__Job__:
Begin at the line containing "PKW Reifennotdienst in Ellwangen (Jagst)" in the records below, end at the line containing "ログインして読者になる", and retype each line in that span exactly. No other line and no image should appear.

__Saved data entries__:
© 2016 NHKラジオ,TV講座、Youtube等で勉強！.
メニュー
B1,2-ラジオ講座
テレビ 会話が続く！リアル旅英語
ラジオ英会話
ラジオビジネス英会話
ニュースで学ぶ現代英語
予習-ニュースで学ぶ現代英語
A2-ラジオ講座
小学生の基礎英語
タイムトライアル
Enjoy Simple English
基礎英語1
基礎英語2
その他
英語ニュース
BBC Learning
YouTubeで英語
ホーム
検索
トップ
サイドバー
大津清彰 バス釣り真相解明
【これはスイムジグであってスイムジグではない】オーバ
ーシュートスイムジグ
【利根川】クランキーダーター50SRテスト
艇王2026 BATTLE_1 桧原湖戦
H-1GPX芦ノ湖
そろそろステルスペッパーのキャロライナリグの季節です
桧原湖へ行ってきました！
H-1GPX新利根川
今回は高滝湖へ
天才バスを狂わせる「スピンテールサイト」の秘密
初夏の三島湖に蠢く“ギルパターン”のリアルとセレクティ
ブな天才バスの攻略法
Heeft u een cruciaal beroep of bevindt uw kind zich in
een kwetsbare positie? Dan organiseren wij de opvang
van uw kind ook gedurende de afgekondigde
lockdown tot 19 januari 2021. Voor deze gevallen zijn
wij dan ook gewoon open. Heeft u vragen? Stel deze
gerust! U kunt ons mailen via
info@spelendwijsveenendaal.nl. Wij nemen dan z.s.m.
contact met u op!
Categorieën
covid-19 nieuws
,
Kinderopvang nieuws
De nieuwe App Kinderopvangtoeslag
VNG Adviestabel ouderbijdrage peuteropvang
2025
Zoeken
...
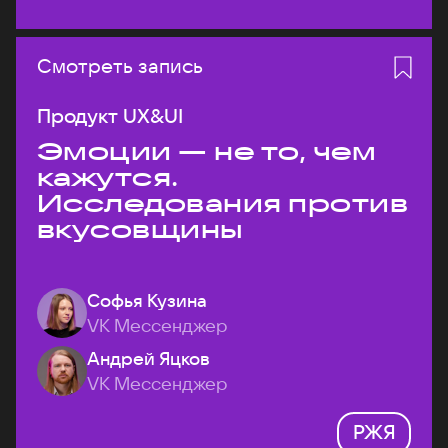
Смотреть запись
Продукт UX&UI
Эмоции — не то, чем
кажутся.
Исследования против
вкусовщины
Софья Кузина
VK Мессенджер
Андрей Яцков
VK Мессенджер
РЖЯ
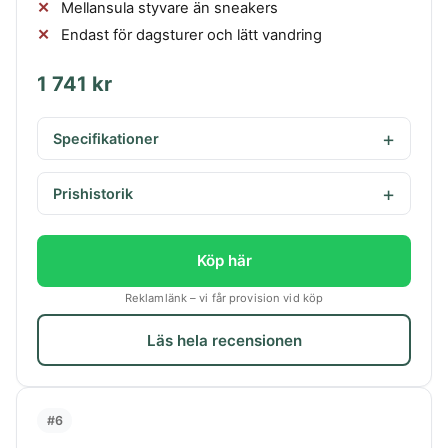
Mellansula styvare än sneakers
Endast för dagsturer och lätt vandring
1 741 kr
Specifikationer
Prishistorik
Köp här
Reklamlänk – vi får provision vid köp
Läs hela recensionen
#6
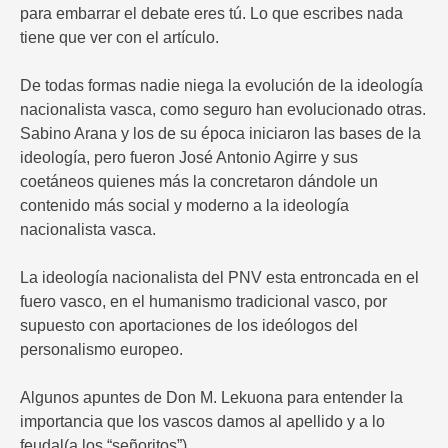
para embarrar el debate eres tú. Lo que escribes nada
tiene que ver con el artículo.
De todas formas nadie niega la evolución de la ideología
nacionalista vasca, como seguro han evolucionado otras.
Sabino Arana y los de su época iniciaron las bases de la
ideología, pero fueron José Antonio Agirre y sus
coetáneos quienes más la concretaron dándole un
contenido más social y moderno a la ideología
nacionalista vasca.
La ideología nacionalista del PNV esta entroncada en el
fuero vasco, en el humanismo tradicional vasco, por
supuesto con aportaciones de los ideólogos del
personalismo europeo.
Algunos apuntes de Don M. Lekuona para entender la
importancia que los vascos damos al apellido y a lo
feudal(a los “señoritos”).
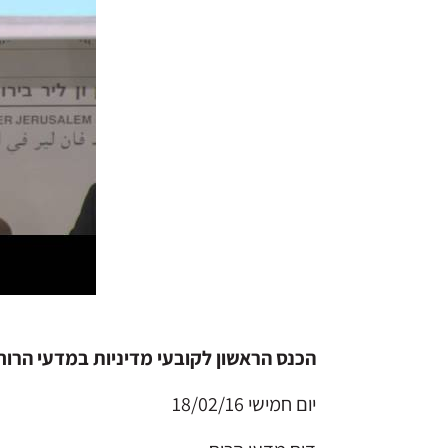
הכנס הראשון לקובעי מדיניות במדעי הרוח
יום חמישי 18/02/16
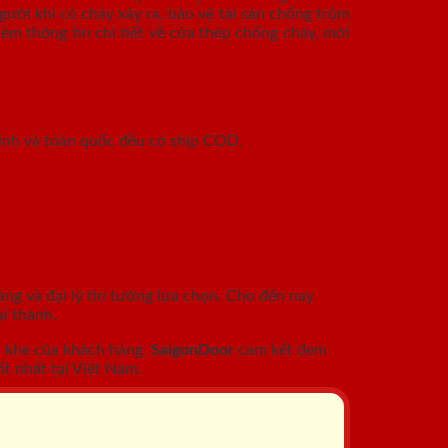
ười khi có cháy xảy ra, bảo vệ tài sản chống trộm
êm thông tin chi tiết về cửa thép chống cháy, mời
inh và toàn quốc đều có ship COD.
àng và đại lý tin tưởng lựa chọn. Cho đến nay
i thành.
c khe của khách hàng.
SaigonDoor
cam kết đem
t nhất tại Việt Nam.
--
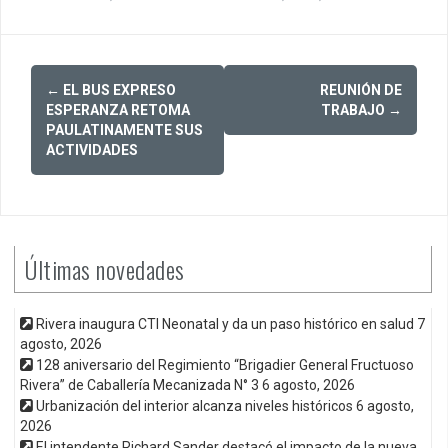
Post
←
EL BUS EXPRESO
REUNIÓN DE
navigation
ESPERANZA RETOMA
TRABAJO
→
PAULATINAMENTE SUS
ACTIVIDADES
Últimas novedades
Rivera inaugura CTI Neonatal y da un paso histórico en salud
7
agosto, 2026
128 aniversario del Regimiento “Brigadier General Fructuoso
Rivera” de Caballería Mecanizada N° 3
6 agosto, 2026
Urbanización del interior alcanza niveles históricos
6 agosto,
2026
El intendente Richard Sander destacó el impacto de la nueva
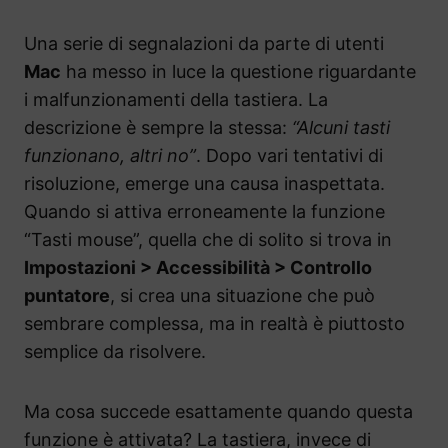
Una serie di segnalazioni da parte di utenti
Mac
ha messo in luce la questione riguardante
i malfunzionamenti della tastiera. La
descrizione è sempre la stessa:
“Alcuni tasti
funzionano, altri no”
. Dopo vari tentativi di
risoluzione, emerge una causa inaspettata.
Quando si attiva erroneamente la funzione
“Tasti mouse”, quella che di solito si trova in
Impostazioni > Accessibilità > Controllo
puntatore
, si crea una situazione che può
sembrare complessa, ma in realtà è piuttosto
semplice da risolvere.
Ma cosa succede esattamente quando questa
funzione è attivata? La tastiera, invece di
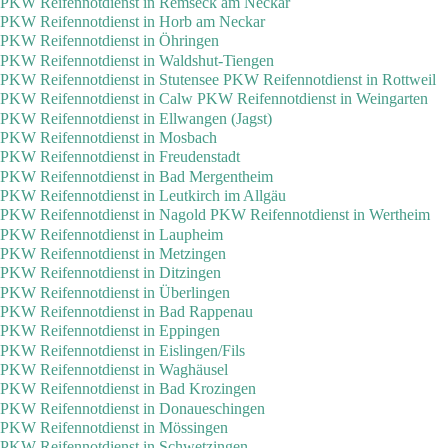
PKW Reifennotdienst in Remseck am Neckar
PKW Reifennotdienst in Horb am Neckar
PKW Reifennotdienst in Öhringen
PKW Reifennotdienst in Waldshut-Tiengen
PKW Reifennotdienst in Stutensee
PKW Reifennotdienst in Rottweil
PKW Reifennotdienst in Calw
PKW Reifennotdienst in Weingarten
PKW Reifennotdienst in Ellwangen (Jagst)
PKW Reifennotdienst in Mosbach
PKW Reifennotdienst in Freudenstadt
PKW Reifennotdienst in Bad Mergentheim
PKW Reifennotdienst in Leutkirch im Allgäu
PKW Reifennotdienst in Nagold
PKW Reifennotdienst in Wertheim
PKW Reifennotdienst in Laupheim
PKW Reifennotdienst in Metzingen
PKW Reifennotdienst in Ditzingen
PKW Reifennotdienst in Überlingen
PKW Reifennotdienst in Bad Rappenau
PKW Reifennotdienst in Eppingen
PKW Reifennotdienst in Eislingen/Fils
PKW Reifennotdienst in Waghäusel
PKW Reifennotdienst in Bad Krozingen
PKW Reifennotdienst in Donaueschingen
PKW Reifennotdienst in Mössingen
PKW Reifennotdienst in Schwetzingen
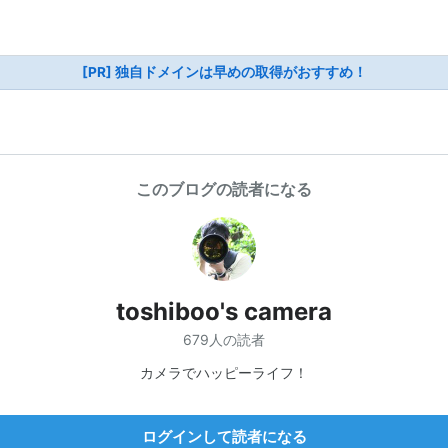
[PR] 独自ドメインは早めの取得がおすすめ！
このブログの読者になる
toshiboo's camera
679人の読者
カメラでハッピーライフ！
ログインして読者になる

__Task answer__:
PKW Reifennotdienst in Ellwangen (Jagst)
PKW Reifennotdienst in Mosbach
PKW Reifennotdienst in Freudenstadt
PKW Reifennotdienst in Bad Mergentheim
PKW Reifennotdienst in Leutkirch im Allgäu
PKW Reifennotdienst in Nagold
PKW Reifennotdienst in Wertheim
PKW Reifennotdienst in Laupheim
PKW Reifennotdienst in Metzingen
PKW Reifennotdienst in Ditzingen
PKW Reifennotdienst in Überlingen
PKW Reifennotdienst in Bad Rappenau
PKW Reifennotdienst in Eppingen
PKW Reifennotdienst in Eislingen/Fils
PKW Reifennotdienst in Waghäusel
PKW Reifennotdienst in Bad Krozingen
PKW Reifennotdienst in Donaueschingen
PKW Reifennotdienst in Mössingen
PKW Reifennotdienst in Schwetzingen
[PR] 独自ドメインは早めの取得がおすすめ！
このブログの読者になる
toshiboo's camera
679人の読者
カメラでハッピーライフ！
ログインして読者になる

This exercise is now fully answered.